È difficile ricordare come eravamo prima, quando il vicino di tavolo accarezzava l’accendino evocando quello che avrebbe fatto appena finito l’antipasto e poi di continuo, in un loop eterno tra una portata e l’altra. Nessuno avrebbe mai pensato di infilarsi il cappotto e andarlo a fare all’aperto sotto la neve. O in un’apposita camera a gas vicino a colleghi incarogniti dall’astinenza. Ci fu, all’inizio, chi sognava la Francia per questioni di prossimità e perché lì ci vollero altri due anni per il giro di vite. Una cena a Parigi, foie gras nel piatto e miccia in bocca: il massimo per i viziosi incalliti che si sentivano derubati del piacere più grande. La legge incontrò forti resistenze prima del parto, ma poi filò tutto liscio. E in due decenni il numero dei fumatori si è ridotto in maniera significativa, a parte l’impazzimento degli ultimi due anni. Se tra il 2003 e il 2020 i tabagisti con più di 15 anni erano scesi dal 33 al 22%, tra 2020 e 2022 c’è stato un nuovo balzo in avanti: 24,2%, in termini assoluti 800mila fumatori in più rispetto agli 11,6 milioni dell’era pre-Covid. Colpa dell’effetto fine del mondo, dei lockdown. Non si sa. E chi trova l’alibi del tabacco riscaldato o della sigaretta elettronica sa di essere considerato un mezzo bugiardo.

Ma indietro non si torna. "I cittadini hanno capito il senso di questa grande battaglia – dice l’ex ministro Girolamo Sirchia –. Si sono resi conto che la legge non guarda agli interessi specifici di qualcuno ma alla salute e alla vita. Sono stati loro a difendere il provvedimento dai continui attacchi delle multinazionali del fumo più di quanto abbia fatto la politica". Ricorda quanto fu osteggiata, quella legge, prima di essere approvata: "Ha ferito l’industria del tabacco e abbattuto i consumi. Molto diverso dal calo registrato con l’introduzione della sigaretta elettronica e del tabacco riscaldato, perché in quel caso si è trattato di un semplice travaso dai metodi tradizionali. Naturalmente, come tutte le cose che feriscono, c’è ancora chi cerca di indebolirla".

L’agenda antifumo, secondo chi l’ha varata, richiede oggi un nuovo impegno perché ogni anno in Italia sono ancora attribuibili al fumo più di 93mila morti. Si dovrebbero, per esempio, allagare le norme ai nuovi prodotti. Ed estenderle in tutti i locali che "vengono dichiarati all’aperto ma tra tettoie e tendoni di aperto hanno ben poco". Prima di Sirchia ci aveva provato senza spirito proibizionista e senza successo un altro ministro caparbio e lungimirante, Umberto Veronesi. Il ddl fu approvato a fatica, poi naufragò in Parlamento. Ma il fallimento politico infranse un tabù e aprì il dibattito: niente, a quel punto, era più scontato.

La lotta al fumo è una vecchia storia tormentata. Un Regio Decreto del 1934 proibiva la vendita del tabacco ai minori di 16 anni, mentre la legge 907 del 1942 disciplinava per la prima volta la materia del contrabbando. Ci vollero vent’anni perché nel 1962 un’altra legge stabilisse il divieto di propaganda pubblicitaria, ma solo l’11 novembre 1975 arrivò lo stop al fumo sui mezzo di trasporto, nelle aule scolastiche e nelle corsie di ospedale, nei cinema e nelle sale da ballo. Gli anni Novanta inaugurarono la stagione della battaglia contro il fumo passivo e il nuovo millennio portò alla svolta decisiva, digerita senza sforzo. Oggi ci sono clienti di parrucchieri che escono in strada a fumare con la tinta in testa. A loro va ricordato che persino Camilleri giurava di riuscire a stare senza un tiro anche per tre ore.

**CONSEGNE:**
A - Trascrivi dall'estratto sulla legge antifumo il passo che va da "La lotta al" a "per tre ore.".
B - Traduci in inglese questa frase dell'estratto sulla legge antifumo: "La lotta al fumo è una vecchia storia tormentata."
C - Secondo l'estratto sulla legge antifumo, quante morti all'anno sono ancora attribuibili al fumo in Italia?

**DATI GREZZI:**

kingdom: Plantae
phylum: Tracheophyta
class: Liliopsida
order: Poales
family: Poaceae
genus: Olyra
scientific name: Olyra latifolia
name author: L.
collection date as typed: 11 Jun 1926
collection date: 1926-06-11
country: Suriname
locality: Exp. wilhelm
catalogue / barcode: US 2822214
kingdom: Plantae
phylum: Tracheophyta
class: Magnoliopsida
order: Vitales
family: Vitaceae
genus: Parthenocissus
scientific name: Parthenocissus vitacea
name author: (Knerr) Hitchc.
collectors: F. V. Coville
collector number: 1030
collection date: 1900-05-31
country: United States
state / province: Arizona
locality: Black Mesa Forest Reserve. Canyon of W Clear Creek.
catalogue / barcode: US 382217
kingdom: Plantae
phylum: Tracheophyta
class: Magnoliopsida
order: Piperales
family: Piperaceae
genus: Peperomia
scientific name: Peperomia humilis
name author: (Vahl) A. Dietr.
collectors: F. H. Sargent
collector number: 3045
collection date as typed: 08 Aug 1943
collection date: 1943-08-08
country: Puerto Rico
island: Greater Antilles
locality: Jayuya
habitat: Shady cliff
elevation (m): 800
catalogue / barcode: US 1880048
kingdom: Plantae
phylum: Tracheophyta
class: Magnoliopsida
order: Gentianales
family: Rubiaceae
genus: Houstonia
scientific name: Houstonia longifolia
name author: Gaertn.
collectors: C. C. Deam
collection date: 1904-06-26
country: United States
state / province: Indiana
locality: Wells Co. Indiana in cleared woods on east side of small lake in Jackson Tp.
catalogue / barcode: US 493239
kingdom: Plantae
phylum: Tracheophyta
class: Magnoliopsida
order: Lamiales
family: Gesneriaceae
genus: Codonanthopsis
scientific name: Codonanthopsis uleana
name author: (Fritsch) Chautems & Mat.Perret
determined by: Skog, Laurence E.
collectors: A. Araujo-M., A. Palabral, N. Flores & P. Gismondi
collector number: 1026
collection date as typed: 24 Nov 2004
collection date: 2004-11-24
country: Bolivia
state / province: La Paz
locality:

**SOLUZIONI:**
A -
La lotta al fumo è una vecchia storia tormentata. Un Regio Decreto del 1934 proibiva la vendita del tabacco ai minori di 16 anni, mentre la legge 907 del 1942 disciplinava per la prima volta la materia del contrabbando. Ci vollero vent’anni perché nel 1962 un’altra legge stabilisse il divieto di propaganda pubblicitaria, ma solo l’11 novembre 1975 arrivò lo stop al fumo sui mezzo di trasporto, nelle aule scolastiche e nelle corsie di ospedale, nei cinema e nelle sale da ballo. Gli anni Novanta inaugurarono la stagione della battaglia contro il fumo passivo e il nuovo millennio portò alla svolta decisiva, digerita senza sforzo. Oggi ci sono clienti di parrucchieri che escono in strada a fumare con la tinta in testa. A loro va ricordato che persino Camilleri giurava di riuscire a stare senza un tiro anche per tre ore.

B - The fight against smoking is an old, troubled story.

C - Più di 93mila.